I was sick the week Brandt was born. Dog-sick, throwing up, and coughing.. Since my mental state was less than optimal, I couldn’t tell if I was in labor or not, and didn’t even tell Gene until it was way too late. We made it to the hospital, the mid-wife freaked out because I was fully dilated and ready to go. A couple of pushes later Brandt was born, and I felt nothing. Physically yes, but emotionally I felt nothing. I remember thinking “I should hold him because that’s what good mothers do, but really I just want to sleep”.
The next day my mother-in-law came to visit us at the hospital, and she made the remark “Well it’s all worth the pain now, isn’t it?” I distinctly remember thinking “No, it’s not worth the pain at all” but instead I said “I guess so”.

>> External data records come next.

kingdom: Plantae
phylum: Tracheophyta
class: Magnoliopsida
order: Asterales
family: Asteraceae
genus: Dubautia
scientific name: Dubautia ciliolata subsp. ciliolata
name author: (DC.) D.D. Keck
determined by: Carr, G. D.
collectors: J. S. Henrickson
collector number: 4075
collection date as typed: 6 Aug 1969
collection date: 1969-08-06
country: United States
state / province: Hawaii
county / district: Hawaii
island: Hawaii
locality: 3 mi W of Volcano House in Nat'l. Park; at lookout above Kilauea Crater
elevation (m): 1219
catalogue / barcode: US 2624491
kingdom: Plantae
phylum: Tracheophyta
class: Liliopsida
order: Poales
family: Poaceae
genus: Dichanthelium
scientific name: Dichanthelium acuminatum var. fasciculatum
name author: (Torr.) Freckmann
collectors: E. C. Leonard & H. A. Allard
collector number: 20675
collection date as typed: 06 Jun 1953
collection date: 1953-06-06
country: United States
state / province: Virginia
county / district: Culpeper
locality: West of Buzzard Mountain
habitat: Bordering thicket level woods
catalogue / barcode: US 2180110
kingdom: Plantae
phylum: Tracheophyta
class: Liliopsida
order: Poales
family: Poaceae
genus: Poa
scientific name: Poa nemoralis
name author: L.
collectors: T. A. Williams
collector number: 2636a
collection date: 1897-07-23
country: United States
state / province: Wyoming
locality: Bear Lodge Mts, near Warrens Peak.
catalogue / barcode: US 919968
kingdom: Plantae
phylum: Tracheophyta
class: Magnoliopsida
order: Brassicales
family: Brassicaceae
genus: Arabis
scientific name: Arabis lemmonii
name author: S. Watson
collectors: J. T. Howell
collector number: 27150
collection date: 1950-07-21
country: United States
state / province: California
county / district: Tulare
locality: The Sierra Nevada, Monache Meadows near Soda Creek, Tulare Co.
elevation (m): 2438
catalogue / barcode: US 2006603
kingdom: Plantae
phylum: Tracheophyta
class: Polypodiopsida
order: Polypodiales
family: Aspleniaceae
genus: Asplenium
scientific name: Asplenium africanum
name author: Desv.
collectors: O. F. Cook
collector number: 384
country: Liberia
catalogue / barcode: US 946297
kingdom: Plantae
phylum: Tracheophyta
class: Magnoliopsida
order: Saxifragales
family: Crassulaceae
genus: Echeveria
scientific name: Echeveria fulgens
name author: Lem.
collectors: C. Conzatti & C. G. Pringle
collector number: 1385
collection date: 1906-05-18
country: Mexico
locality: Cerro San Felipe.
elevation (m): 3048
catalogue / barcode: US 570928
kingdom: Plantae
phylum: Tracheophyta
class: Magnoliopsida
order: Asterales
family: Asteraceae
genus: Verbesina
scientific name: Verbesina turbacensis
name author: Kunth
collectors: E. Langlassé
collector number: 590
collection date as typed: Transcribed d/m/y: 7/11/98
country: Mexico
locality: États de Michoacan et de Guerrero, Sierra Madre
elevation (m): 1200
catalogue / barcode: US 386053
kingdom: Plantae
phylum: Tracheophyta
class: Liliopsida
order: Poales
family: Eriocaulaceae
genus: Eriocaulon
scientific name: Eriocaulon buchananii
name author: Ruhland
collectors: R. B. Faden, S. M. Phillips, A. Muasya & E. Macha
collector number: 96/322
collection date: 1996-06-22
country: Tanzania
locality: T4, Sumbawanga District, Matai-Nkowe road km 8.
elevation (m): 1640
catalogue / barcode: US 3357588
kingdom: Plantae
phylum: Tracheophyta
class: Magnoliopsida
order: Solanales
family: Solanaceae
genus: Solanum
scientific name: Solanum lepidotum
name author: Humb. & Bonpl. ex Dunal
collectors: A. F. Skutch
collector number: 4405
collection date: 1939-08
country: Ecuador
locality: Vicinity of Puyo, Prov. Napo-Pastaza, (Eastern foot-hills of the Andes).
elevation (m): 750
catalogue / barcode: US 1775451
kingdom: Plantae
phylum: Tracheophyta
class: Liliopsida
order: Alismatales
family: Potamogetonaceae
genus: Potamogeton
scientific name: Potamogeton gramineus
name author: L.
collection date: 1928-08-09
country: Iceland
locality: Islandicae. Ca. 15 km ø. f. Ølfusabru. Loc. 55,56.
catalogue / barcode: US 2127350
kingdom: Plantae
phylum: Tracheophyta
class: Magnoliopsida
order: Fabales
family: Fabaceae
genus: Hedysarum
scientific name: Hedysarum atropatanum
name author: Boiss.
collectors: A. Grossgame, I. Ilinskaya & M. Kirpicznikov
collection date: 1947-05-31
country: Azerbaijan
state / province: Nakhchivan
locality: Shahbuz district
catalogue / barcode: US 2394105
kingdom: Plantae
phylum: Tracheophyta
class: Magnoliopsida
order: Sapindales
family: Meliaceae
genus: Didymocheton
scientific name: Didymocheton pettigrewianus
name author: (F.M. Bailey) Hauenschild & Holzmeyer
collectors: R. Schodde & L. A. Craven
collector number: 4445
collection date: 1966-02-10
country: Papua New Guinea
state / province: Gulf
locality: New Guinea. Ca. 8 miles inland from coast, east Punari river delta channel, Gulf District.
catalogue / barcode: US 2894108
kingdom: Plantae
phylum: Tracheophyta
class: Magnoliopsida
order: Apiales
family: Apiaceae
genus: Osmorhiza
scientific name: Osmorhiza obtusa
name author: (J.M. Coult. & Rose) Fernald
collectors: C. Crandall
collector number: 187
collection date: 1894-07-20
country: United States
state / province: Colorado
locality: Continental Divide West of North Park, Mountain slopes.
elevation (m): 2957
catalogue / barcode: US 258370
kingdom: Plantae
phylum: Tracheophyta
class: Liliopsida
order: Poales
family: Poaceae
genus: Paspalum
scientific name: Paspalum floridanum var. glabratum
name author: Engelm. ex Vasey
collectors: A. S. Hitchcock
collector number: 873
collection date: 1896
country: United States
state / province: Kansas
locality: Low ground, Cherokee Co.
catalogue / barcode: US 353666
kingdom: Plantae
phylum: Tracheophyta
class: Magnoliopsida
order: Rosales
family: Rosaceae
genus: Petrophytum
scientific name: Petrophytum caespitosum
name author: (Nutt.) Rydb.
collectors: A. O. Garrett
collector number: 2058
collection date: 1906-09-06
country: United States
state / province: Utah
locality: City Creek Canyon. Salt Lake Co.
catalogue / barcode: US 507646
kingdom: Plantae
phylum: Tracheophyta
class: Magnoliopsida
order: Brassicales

Then came the year of a fussy baby, and bonding with Brandt came v.e.r.y. slowly. Now, he is such a sweet kind-hearted kid and I wish I would have better memories of him being born.
When Madelyn was born, it was the polar opposite of Brandt. I wanted to hold her, and loving her wasn’t a choice I had to make, but it came naturally.
Instinctive nurturing did not happen for me like I thought it would. I guess I would say I learned how to nurture. I found my “instinct” through practice, and choosing to do what good mothers do even when it feels goofy and like I’m pretending.
Sarah Hrdy is an author who claims: “Mothers do not automatically and unconditionally respond to giving birth in a nurturing way.”
She says later: “A woman who is committed to being a mother will learn to love any baby, whether it’s her own or not.”
I found this quote to be consistent with my own experience, and I’m wondering what all your experiences have been.